My boyfriend and I took notice of a baby mouse and family of just plain field mice living in our planter we were going to relocate them before anyone else discovered them and decided to kill them but this morning a baby mouse fell into the pool skimmer... my boyfriend rescued it out of the skimmer shivering wet very obviously cold. So I put a dishtowel in a plastic showbox container ontop of a heat pad where the poor thing is shaking its front paws on its back however it's still breathing? Looks like it's sleeping now... I have really no idea how to take care of a mouse I just want to make sure the poor thing isn't going to die when I release him back outside so I plan on keeping him in here until he starts moving around some more. Anyone have any experience? Any help would be appeciated...
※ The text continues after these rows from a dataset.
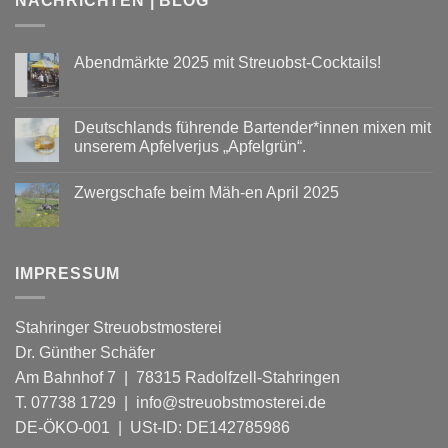
NACHRICHTEN | BLOG
Abendmärkte 2025 mit Streuobst-Cocktails!
Keine
Kommentare
zu
Abendmärkte
Deutschlands führende Bartender*innen mixen mit
2025
unserem Apfelverjus „Apfelgrün“.
mit
Streuobst-
Keine
Cocktails!
Kommentare
Zwergschafe beim Mäh-en April 2025
zu
Deutschlands
Keine
führende
Kommentare
Bartender*innen
zu
mixen
Zwergschafe
mit
beim
unserem
IMPRESSUM
Mäh-
Apfelverjus
en
„Apfelgrün“.
April
2025
Stahringer Streuobstmosterei
Dr. Günther Schäfer
Am Bahnhof 7 | 78315 Radolfzell-Stahringen
T. 07738 1729 | info@streuobstmosterei.de
DE-ÖKO-001
| USt-ID: DE142785986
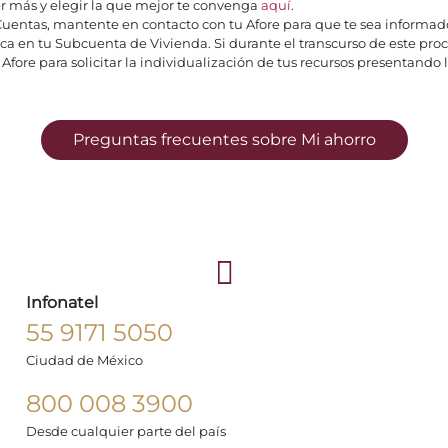
er más y elegir la que mejor te convenga
aquí
.
Cuentas, mantente en contacto con tu Afore para que te sea informad
ica en tu Subcuenta de Vivienda. Si durante el transcurso de este proc
Afore para solicitar la individualización de tus recursos presentand
Preguntas frecuentes sobre Mi ahorro
Infonatel
55 9171 5050
Ciudad de México
800 008 3900
Desde cualquier parte del país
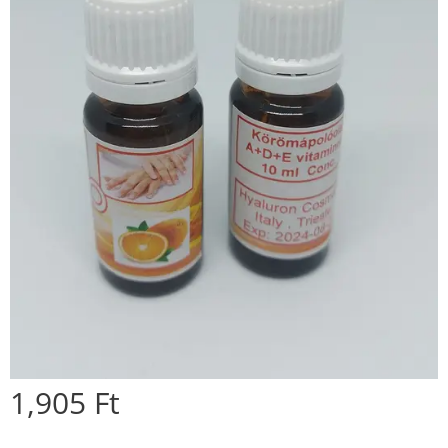
1,905
Ft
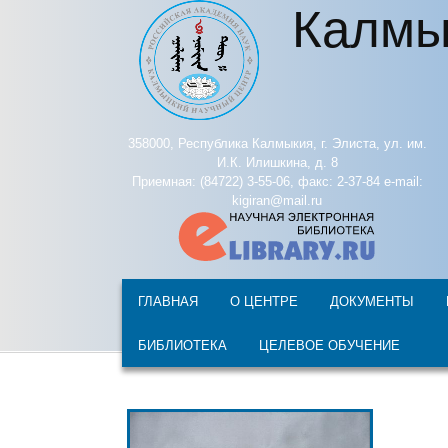
Калмы
Перейти к основному содержанию
358000, Республика Калмыкия, г. Элиста, ул. им.
И.К. Илишкина, д. 8
Приемная: (84722) 3-55-06, факс: 2-37-84 e-mail:
kigiran@mail.ru
ГЛАВНАЯ
О ЦЕНТРЕ
ДОКУМЕНТЫ
БИБЛИОТЕКА
ЦЕЛЕВОЕ ОБУЧЕНИЕ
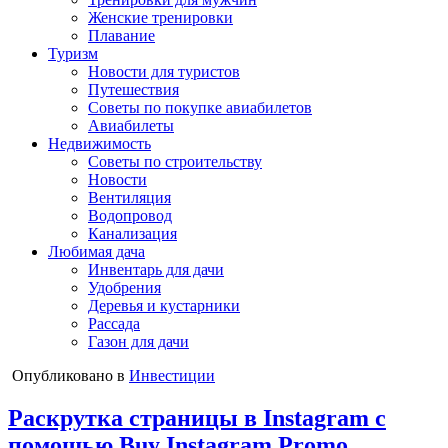
Женские тренировки
Плавание
Туризм
Новости для туристов
Путешествия
Советы по покупке авиабилетов
Авиабилеты
Недвижимость
Советы по строительству
Новости
Вентиляция
Водопровод
Канализация
Любимая дача
Инвентарь для дачи
Удобрения
Деревья и кустарники
Рассада
Газон для дачи
Опубликовано в
Инвестиции
Раскрутка страницы в Instagram с
помощью Buy Instagram Promo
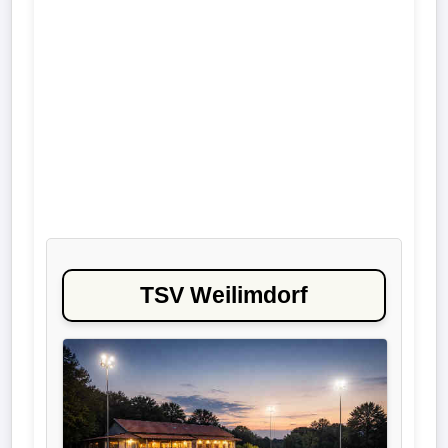
Liga
DFB-
Pokal
International
Champions
League
Europa
TSV Weilimdorf
League
Nationalmannschaft
Vereinsnews
Wechselgerüchte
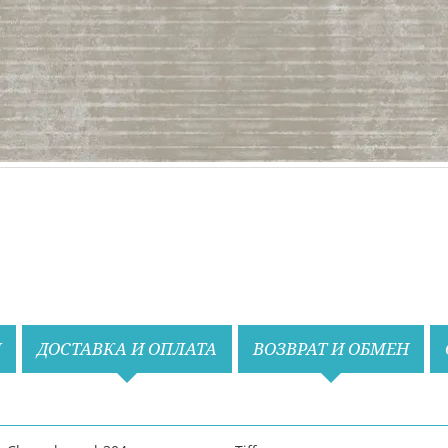
И
ДОСТАВКА И ОПЛАТА
ВОЗВРАТ И ОБМЕН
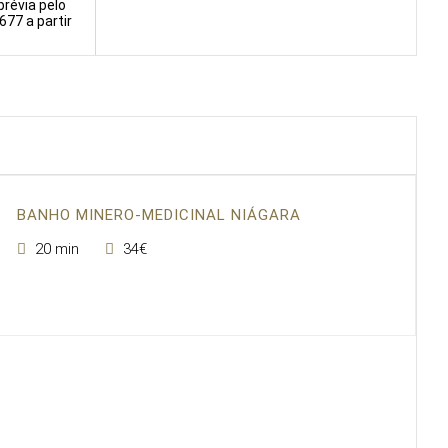
prévia pelo
677 a partir
BANHO MINERO-MEDICINAL NIÁGARA
20 min
34€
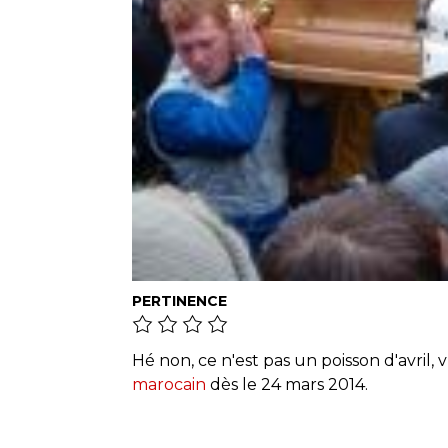
PERTINENCE
Hé non, ce n'est pas un poisson d'avril, 
marocain
dès le 24 mars 2014.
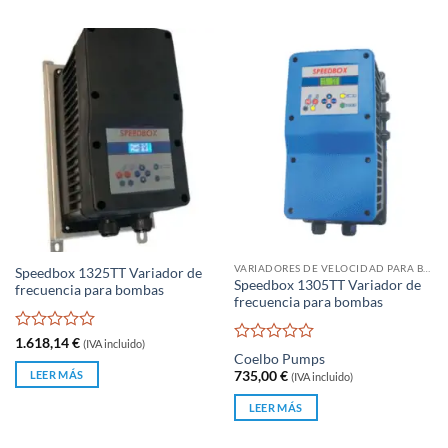
VARIADORES DE VELOCIDAD PARA BOMBAS DE AGUA
Speedbox 1325TT Variador de
Speedbox 1305TT Variador de
frecuencia para bombas
frecuencia para bombas
Valorado
1.618,14
€
(IVA incluido)
Valorado
con
Coelbo Pumps
con
0
LEER MÁS
735,00
€
(IVA incluido)
0
de
de
5
LEER MÁS
5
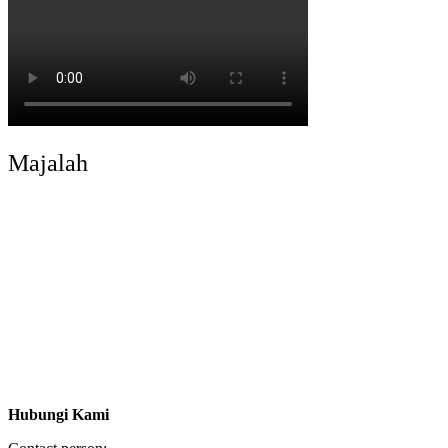
Majalah
Hubungi Kami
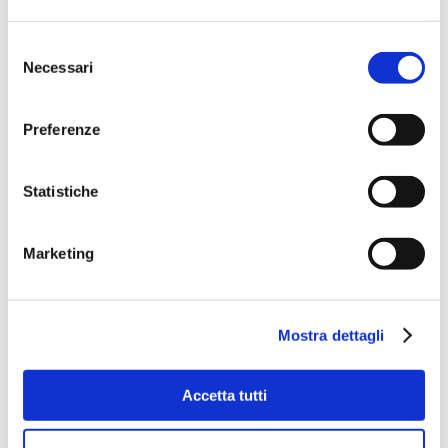
Selezione
Necessari
del
consenso
Preferenze
Statistiche
Marketing
Mostra dettagli
Accetta tutti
I've no experience with mice, but what I do when the mums of my rabbits don't have milk to feed or they get too cold, I keep them in my pocket as that is the fastest and safest way to warm them. (A jacket pocket, loose, don't want to squish them.. )
Body heat is the best thing, I find.
Since he is so tiny, I would use a dropper for water if he won't drink on his own.. that's all I can really think of. Could you post a picture? Seeing about how old he is might help.
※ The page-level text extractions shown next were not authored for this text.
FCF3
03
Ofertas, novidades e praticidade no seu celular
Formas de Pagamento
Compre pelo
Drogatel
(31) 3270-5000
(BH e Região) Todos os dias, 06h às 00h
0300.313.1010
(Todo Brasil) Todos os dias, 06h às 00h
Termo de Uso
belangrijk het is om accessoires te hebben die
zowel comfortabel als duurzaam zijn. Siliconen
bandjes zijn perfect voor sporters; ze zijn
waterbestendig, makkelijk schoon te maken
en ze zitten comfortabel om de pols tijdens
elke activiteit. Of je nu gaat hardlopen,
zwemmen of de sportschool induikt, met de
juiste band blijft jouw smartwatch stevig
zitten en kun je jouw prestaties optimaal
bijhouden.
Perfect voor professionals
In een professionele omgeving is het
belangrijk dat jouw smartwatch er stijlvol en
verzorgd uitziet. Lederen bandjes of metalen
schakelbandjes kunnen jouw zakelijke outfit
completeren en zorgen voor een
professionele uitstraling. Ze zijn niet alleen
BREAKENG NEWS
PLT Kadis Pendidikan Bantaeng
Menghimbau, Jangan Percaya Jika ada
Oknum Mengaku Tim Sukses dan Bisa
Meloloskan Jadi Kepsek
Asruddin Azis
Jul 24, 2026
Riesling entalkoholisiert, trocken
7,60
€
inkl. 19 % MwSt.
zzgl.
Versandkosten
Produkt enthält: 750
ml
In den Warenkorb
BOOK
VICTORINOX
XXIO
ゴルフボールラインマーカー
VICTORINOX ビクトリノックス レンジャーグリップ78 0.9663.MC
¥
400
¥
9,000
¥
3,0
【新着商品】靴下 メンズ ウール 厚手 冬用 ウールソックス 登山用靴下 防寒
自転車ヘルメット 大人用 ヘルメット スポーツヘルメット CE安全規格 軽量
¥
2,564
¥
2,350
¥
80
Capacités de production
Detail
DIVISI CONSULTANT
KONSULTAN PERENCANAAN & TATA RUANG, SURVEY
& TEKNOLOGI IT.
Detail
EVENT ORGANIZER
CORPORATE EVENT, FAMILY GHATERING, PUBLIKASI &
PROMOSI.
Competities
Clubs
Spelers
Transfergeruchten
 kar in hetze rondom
Ya I know, when we brought him in he was moving around a lot and he was sitting upright acting normal in the skimmer so I'm hopful he'll live obviously like you said they're fragile... I was just hoping maybe someone had some pointers even though his situation is bleak. Thanks for replying back though speed racer
Ya I'll see what I can do... I put him ontop of a heater pad the type you plug in I didn't want to touch him incase his family will reject him or something (No idea the inner functioning of mice relationships) he's laying next to me though so if he does die I guess i'll be here for him poor thing... He seems a bit older than pure baby he's a bit bigger than a quarter
Foxes, domestic bred animals are very different than their wild cousins. Mice and rabbits born wild don't do well trying to be raised by humans. The shock to their systems is too great.
It's sweet that you want to help it OP, but even though your heart's in the right place, there's not a lot you can do for it. Even if its mother found it, it would still probably die. Mortality rates among wild small, furry animals are very high.
Alright so should I keep it on the heat pad or would it be best to let it outside? I know he's likely to die I still think he's got a chance though so if I were to give him the best fighting chance he's got is it for him to rest and dry off or should I take him to where I know he lives?
Yay so I went to take a picture of the little guy and he jumped right up when I moved the blanket from him a little bit and started to eat some lettuce ... I think I'm going to release him like you said sinsin probably in the next couple hours at most with how he's suddenly acting, he's grooming himself/resting again
Do not give a mouse to much lettuce, it has few things they need other than water. Lots of hay, a ready supply of water (a small dish with small rocks (so he doesn't get wet falling in)) and a small handful of untreated grass (some weeds are good too). Wild mice don't make good pets, and if he has hair and moving around better to let him go, mice can hop over 8 inches in the air straight up, so don't be surprised once he is feeling better he hops out and runs away, they can and do squeeze through holes small as the end of your little finger, if they can fit their head the body will follow.